The Walking Dead Volume 8: Made to Suffer, de Robert Kirkman
A série de zombies que Robert Kirkman começou a escrever para a Image Comics no já longínquo ano de 2013 tornou-se num dos grandes êxitos da banda desenhada contemporânea, contando já com mais de 120 fascículos compilados em 19 álbuns em formato trade paperback - e mais alguns previstos, não tendo ainda a série um fim à vista. The Walking Dead segue Rick Grimes, outrora polícia, e o seu filho Carl na sequência de um apocalipse zombie que terá aparentemente contaminado toda a gente e que faz os mortos se erguerem como mortos-vivos famintos carnívoros. Made to Suffer é o volume que compila os fascículos do 43 ao 48, e que encerra de forma brutal e violenta o arco narrativo que envolveu a prisão onde o grupo de Rick se refugiou e tentou refazer uma vida com um módico de normalidade, e a vila de Woodbury, liderada pelo cruel e sanguinário Governador. Made to Suffer marca um ponto de viragem importante na série - com a perda de muitas personagens relevantes, algumas de forma um tanto ou quanto inesperada mas quase todas de formas excepcionalmente bárbaras, o que resta do grupo de Rick vê-se obrigado a tentar encontrar um novo sítio que lhe dê um mínimo de segurança. 

As Fantásticas Aventuras de Dog Mendonça e Pizzaboy III: Requiem, de Filipe Melo
Com este terceiro volume, Filipe Melo, Juan Cavia e Santiago Villa encerram as aventuras do investigador do oculto que é também um lobisomem de meia idade, do jovem entregador de pizzas, do demónio de seis mil anos encerrado no corpo de uma miúda de seis e da gárgula decapitada.
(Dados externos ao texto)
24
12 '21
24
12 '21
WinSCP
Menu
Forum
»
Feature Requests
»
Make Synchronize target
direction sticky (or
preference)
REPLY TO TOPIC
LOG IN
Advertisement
E encerram muito bem, com uma aventura mais pessoal e intimista, mas nem por isso menos divertida do que as anteriores, durante a qual Dog Mendonça se vê confrontado por um velho inimigo e a cidade de Lisboa se vê invadida por aranhas gigantes (motivo principal do booktrailer que se tornou viral e que suscitou polémica). Com um texto sempre sólido e repleto de referências pop, situações hilariantes e uma arte impressionante dos dois colegas argentinos do português Filipe Melo, As Fantásticas Aventuras de Dog Mendonça e Pizzaboy III: Requiem mostram na perfeição por que motivo esta trilogia de banda desenhada se tornou num fenómeno nacional e internacional, com a Dark Horse Comics a publicar as aventuras destas impagáveis personagens em terras norte-americanas. 

2 comentários:

Loot disse...

Feliz 2014 :D

Uma lista das melhores leituras de BD de 2013 seria mto complicado de fazer. Só começando a apontar o que li.

Agora do que foi editado, assim de repente acrescento o Desenhador defunto, o love hole, crónicas da arquitectura, Rugas, Ar puro e água fresca e o palmas para o esquilo.

Quanto a Sandman, a ver se pegas no 2º volume :)

Abraço

João Campos disse...

Ha! A ver se pego é no terceiro, que o segundo já marchou há uns meses (e é óptimo).